The class of 2012 post-secondary graduates will face the same flat job market as their peers from 2011, with hiring rates virtually frozen, according to the 2011 Campus Recruitment and Benchmark Survey Report.
The report, published by the Canadian Association of Career Educators and Employers (CACEE), also found that graduates of colleges and universities will have trouble connecting with employers who are hiring because campus recruiting activities have been reduced for the third straight year.
However, those who find employment can expect to make more money, since starting salaries will climb by 10 per cent over the previous year, found the survey of 324 employers across Canada.
“Campus recruiting is a barometer for the rest of the economy,” said Paul Smith, executive director of CACEE. “A flat labour market for grads is evidence that the economy is still sluggish in a number of sectors, but growth in starting salaries shows that the employers who are hiring are competing for the best and brightest.”
While many industries are maintaining or reducing their current hiring activities, others are experiencing a different issue — they can’t hire enough talent.

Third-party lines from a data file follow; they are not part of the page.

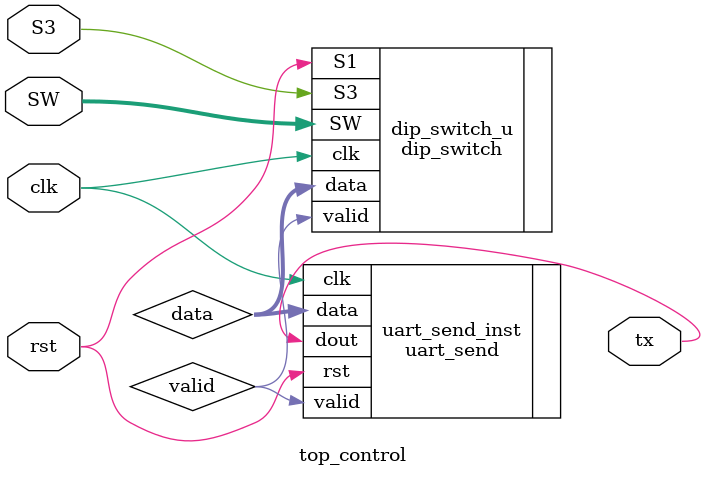
<source format=v>
`timescale 1ns / 1ps


module top_control(
    input wire clk,
    input wire rst,
    // input wire [7:0] data,
    input wire S3,
    // input wire S1,
    input wire [7:0] SW,
    output wire tx
  );

  wire valid;
  wire [7:0] data;

  // SW拨码开关模块实例化
  dip_switch dip_switch_u(
               .clk(clk),
               .S1(rst),
               .SW(SW),
               .S3(S3),
               .valid(valid),
               .data(data)
             );

  // UART发送模块实例化
  uart_send uart_send_inst (
              .clk(clk),
              .rst(rst),
              .valid(valid),
              .data(data),
              .dout(tx)
            );

  // uart_recv uart_recv_u(
  //             .clk(clk),
  //             .rst(rst),
  //             .din(tx),
  //             .data(display)
  //           );

endmodule

</source>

Skills shortages are emerging in two sectors, mining and telecommunications, which are critical to the overall health of our national economy, said CACEE.
“We have graduates who can’t find work and employers who can’t find workers, and that must be frustrating for both,” said Smith. “We have a case of mismatched supply and demand, and it looks likely to continue.”
Employers are looking for grads with strong verbal communications, analytical thinking and work ethic, found the survey.
Other highlights of the 2011 report include:
•Nearly 50 per cent of reported positions for new graduate hires in 2010-11 came from Ontario. The Prairies followed, with approximately 25 per cent of all 2010-11 offers.
•The average cost per hire for the 2010-11 recruiting season was $3,923.
•There is a clear trend toward more use of social networking and online job-posting sites as a substitute for on-campus recruiting.